Transmission Lines & Impedance Matching

[AngelofMusic]

Hi all, I'm currently studying up on transmission lines for my next midterm, and I stumble onto this problem.
Given information: A 800 MHz transmission line that is lossless
- Vmax, Vmin, V_L for a given load impedance R_L.
- Characteristic impedance of a line
- length of a line & $$\lambda$$
Is it possible to find the amplitude of the voltage (Vmatched) assuming that instead of the original load impedance, the line is now matched?
So far, I've tried to use the voltage equation of a transmission line
$$V(z) = \frac{Z_0 V_g}{Z_0 + Z_g} e^{-j\beta z} [1+\gamma e^{-j2\beta (l-z)}]$$
I set V(z=l) = V_L, which is given. And I solve for the value of the big fraction in front. Then I use that equation again, except set $$\gamma = 0$$ for the matched case.
Is this the right approach to solving this problem?
I do get an answer out of this one, but it's not one that seems obvious or intuitive. Is there a better approach to this? Or an incredibly simple answer to this problem?
Any help would be appreciated!

 

[WalterContrata]

Standing Wave

Perhaps I am wrong, but I think there is a simple way.
Are Vmax and Vmin given? They result from adding or subtracting a wave going towards the load and a reflected wave from the load. Can you solve for the amplitudes of those two waves?
If the load were macthed, what is the amplitude of the incoming wave? The reflected wave?
Hope this helps.

 

[quicknote]

I would say that your approach to solving this problem is correct. The voltage equation of a transmission line is a fundamental equation that describes the voltage along the line at any given point. By setting the voltage at the end of the line (V(z=l)) equal to the given load impedance (V_L), you are effectively matching the line to the load. This is the goal of impedance matching – to minimize reflections and maximize power transfer.

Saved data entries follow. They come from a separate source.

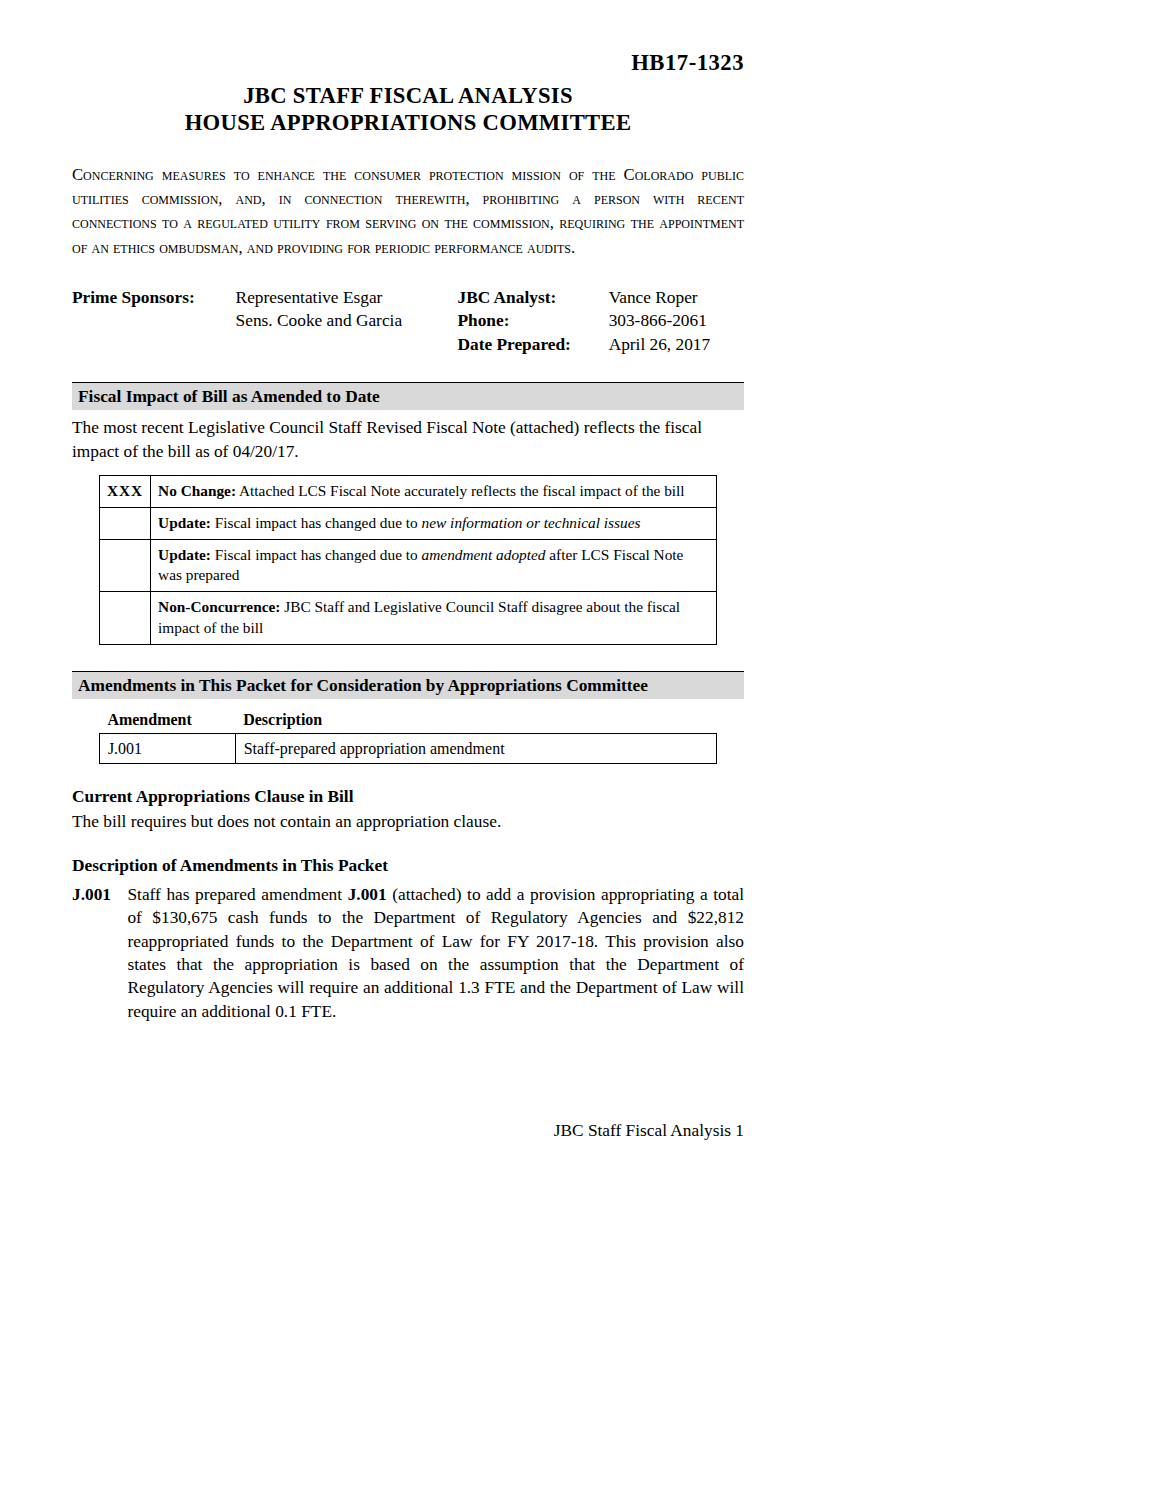HB17-1323
JBC STAFF FISCAL ANALYSIS
HOUSE APPROPRIATIONS COMMITTEE
Concerning measures to enhance the consumer protection mission of the Colorado public utilities commission, and, in connection therewith, prohibiting a person with recent connections to a regulated utility from serving on the commission, requiring the appointment of an ethics ombudsman, and providing for periodic performance audits.
| Prime Sponsors: | Representative Esgar | JBC Analyst: | Vance Roper |
| | Sens. Cooke and Garcia | Phone: | 303-866-2061 |
| | | Date Prepared: | April 26, 2017 |
Fiscal Impact of Bill as Amended to Date
The most recent Legislative Council Staff Revised Fiscal Note (attached) reflects the fiscal impact of the bill as of 04/20/17.
| XXX | No Change: Attached LCS Fiscal Note accurately reflects the fiscal impact of the bill |
| | Update: Fiscal impact has changed due to new information or technical issues |
| | Update: Fiscal impact has changed due to amendment adopted after LCS Fiscal Note was prepared |
| | Non-Concurrence: JBC Staff and Legislative Council Staff disagree about the fiscal impact of the bill |
Amendments in This Packet for Consideration by Appropriations Committee
| Amendment | Description |
| --- | --- |
| J.001 | Staff-prepared appropriation amendment |
Current Appropriations Clause in Bill
The bill requires but does not contain an appropriation clause.
Description of Amendments in This Packet
J.001
Staff has prepared amendment J.001 (attached) to add a provision appropriating a total of $130,675 cash funds to the Department of Regulatory Agencies and $22,812 reappropriated funds to the Department of Law for FY 2017-18. This provision also states that the appropriation is based on the assumption that the Department of Regulatory Agencies will require an additional 1.3 FTE and the Department of Law will require an additional 0.1 FTE.
JBC Staff Fiscal Analysis 1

However, I understand your concern about the seemingly non-intuitive answer you obtained. This could be due to the complexity of the equation, which involves the characteristic impedance, propagation constant, and length of the line. It may be helpful to plot the voltage equation for both the matched and unmatched cases to get a better visual understanding of the differences.

Another approach to this problem could be to use the Smith chart, which is a graphical tool commonly used for impedance matching in transmission lines. The Smith chart allows you to easily determine the required impedance for matching at a given frequency and line length. Using the chart, you can find the matched voltage amplitude without having to solve the complex voltage equation.

In conclusion, your approach to solving this problem is valid, but it may be helpful to also consider using the Smith chart or visualizing the voltage equation to gain a better understanding of the solution. Keep up the good work in your studies!